• TASK INSTRUCTIONS:
Swap "जानकारी" for "विवरण" in the stretch of the listing from the line containing "काको कार्यालय" through the end, and give only those lines back with nothing else changed.

• TASK MATERIAL:

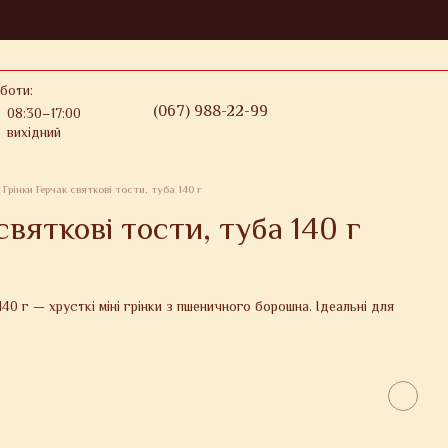
боти:
(067) 988-22-99
08:30–17:00
вихідний
Грінки Герчак святкові тости, туба 140 г
святкові тости, туба 140 г
140 г — хрусткі міні грінки з пшеничного борошна. Ідеальні для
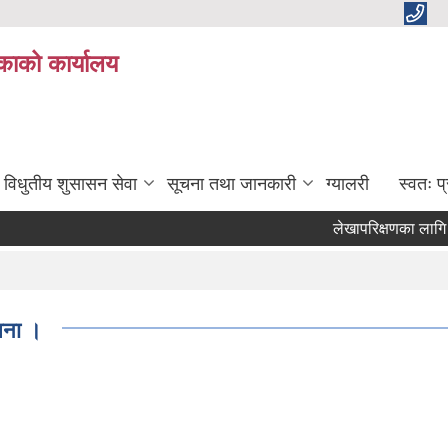
काको कार्यालय
विधुतीय शुसासन सेवा
सूचना तथा जानकारी
ग्यालरी
स्वतः 
लेखापरिक्षणका लागि आशयक
ूचना ।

• EXERCISE RESPONSE:
काको कार्यालय
विधुतीय शुसासन सेवा
सूचना तथा विवरण
ग्यालरी
स्वतः 
लेखापरिक्षणका लागि आशयक
ूचना ।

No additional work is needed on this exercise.